After deliberations, the three leaders decided to partition the Empire among them. Antony was entrenched in Gaul as Lepidus took control over the Spanish land and Narbonensis, while Octavian was in charge of Africa, Sicily and Sardinia. However, Octavian was a junior member in this arrangement. At the same time, the rise of Pompey made it difficult for Octavian to exercise his powers. By the time of the formation of the Second Triumvirate, Pompey posed serious danger on the region (Holland, 2005).

Whereas, the First Triumvirate was a secret agreement among Caesar, Crassus and Pompey, the Second Triumvirate was an open legal pact. As such, the first pact left the Republic intact as opposed to the second one that provided for joint dictatorship. The three leaders had powers to disregard both senatorial and republican traditions by using the military force (Holland, 2005).
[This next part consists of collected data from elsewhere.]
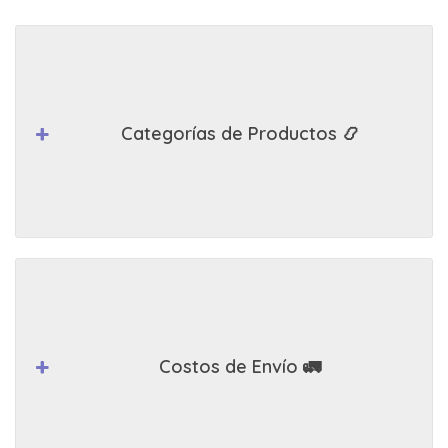
Categorías de Productos 📿
Costos de Envío 🚛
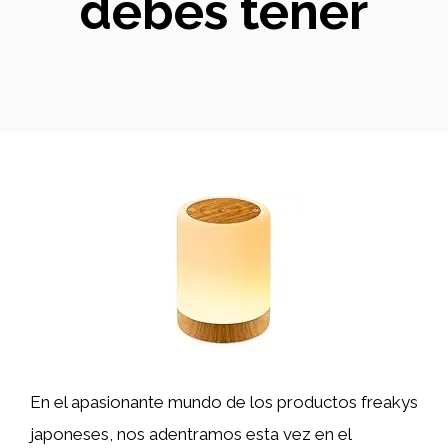
debes tener
En el apasionante mundo de los productos freakys
japoneses, nos adentramos esta vez en el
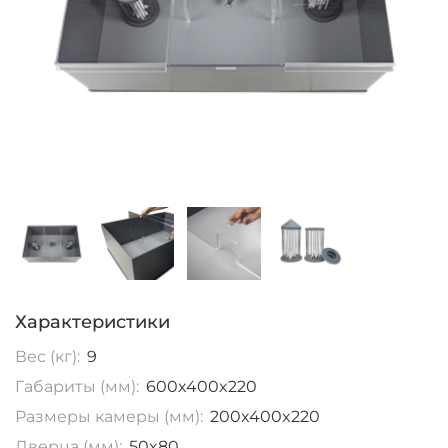
Характеристики
Вес (кг):
9
Габариты (мм):
600x400x220
Размеры камеры (мм):
200x400x220
Дверца (мм):
50x80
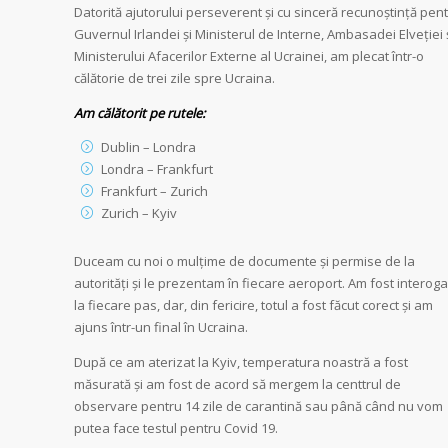
Datorită ajutorului perseverent și cu sinceră recunoștință pen
Guvernul Irlandei și Ministerul de Interne, Ambasadei Elveției 
Ministerului Afacerilor Externe al Ucrainei, am plecat într-o
călătorie de trei zile spre Ucraina.
Am călătorit pe rutele:
Dublin – Londra
Londra – Frankfurt
Frankfurt – Zurich
Zurich – Kyiv
Duceam cu noi o mulțime de documente și permise de la
autorități și le prezentam în fiecare aeroport. Am fost interoga
la fiecare pas, dar, din fericire, totul a fost făcut corect și am
ajuns într-un final în Ucraina.
După ce am aterizat la Kyiv, temperatura noastră a fost
măsurată și am fost de acord să mergem la centtrul de
observare pentru 14 zile de carantină sau până când nu vom
putea face testul pentru Covid 19.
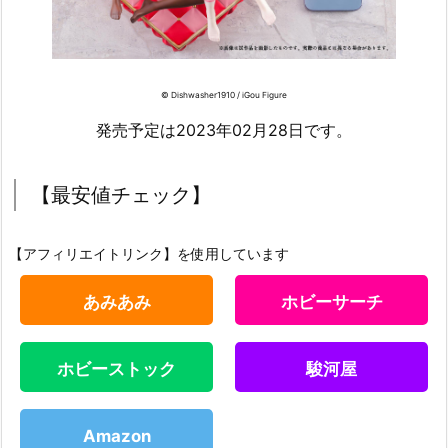
© Dishwasher1910 / iGou Figure
発売予定は2023年02月28日です。
【最安値チェック】
【アフィリエイトリンク】を使用しています
あみあみ
ホビーサーチ
ホビーストック
駿河屋
Amazon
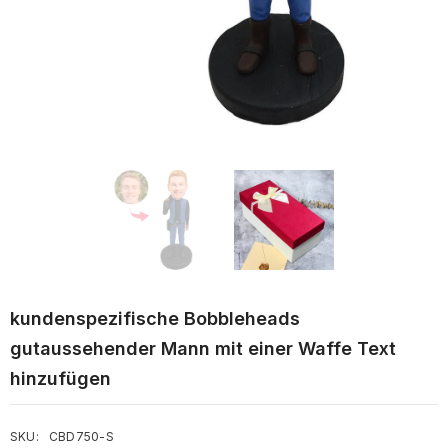
kundenspezifische Bobbleheads
gutaussehender Mann mit einer Waffe Text
hinzufügen
SKU:
CBD750-S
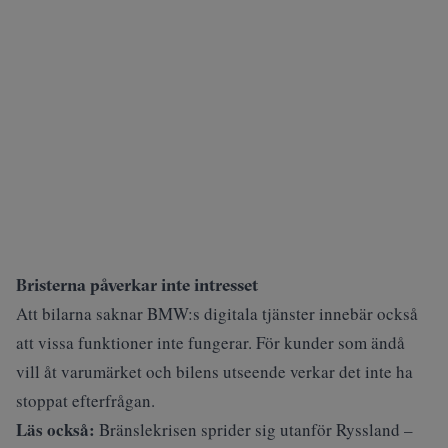
Bristerna påverkar inte intresset
Att bilarna saknar BMW:s digitala tjänster innebär också
att vissa funktioner inte fungerar. För kunder som ändå
vill åt varumärket och bilens utseende verkar det inte ha
stoppat efterfrågan.
Läs också:
Bränslekrisen sprider sig utanför Ryssland –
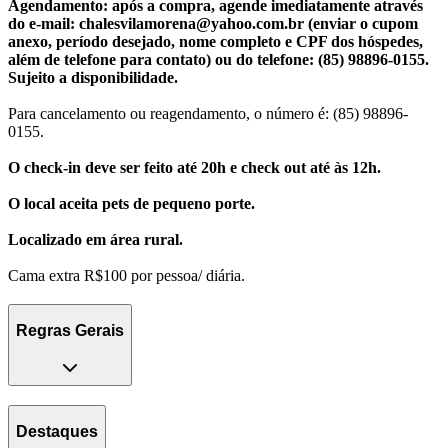
Agendamento: após a compra, agende imediatamente através
do e-mail: chalesvilamorena@yahoo.com.br (enviar o cupom
anexo, período desejado, nome completo e CPF dos hóspedes,
além de telefone para contato) ou do telefone: (85) 98896-0155.
Sujeito a disponibilidade.
Para cancelamento ou reagendamento, o número é: (85) 98896-
0155.
O check-in deve ser feito até 20h e check out até às 12h.
O local aceita pets de pequeno porte.
Localizado em área rural.
Cama extra R$100 por pessoa/ diária.
Regras Gerais
Destaques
After the agreement, the Triumvirate focused on sourcing funds to stabilize their authority and negate political opposition in place. As such, the leadership paved way for the return of Sulla. That was a system that promoted the use of proscriptions (Werner, 2003).

The second factor revolves around the emergence of private armies. After the failure on the part of the oligarchy to handle the military problem, army generals, Cornelius Sulla and C. Marius, decided to recruit private armies, whose loyalty laid first with army chiefs as opposed to the State. The two generals came to disagreement amidst the Asian rebellion and the Social War. As such, the transfer of loyalty from the State to individuals provided ample grounds for the disintegration of the Roman Republic (Frost, 1901).

Conclusion

Octavian, the eventual victor following the formation of the Second Triumvirate, completed the collapse of the Republic by introducing major reforms that saw him become the first citizen (princeps). Although no specific event, such as the Second Triumvirate, explains the collapse of the Roman Republic, evidence suggest that it was pivotal in the reformation of the Republic.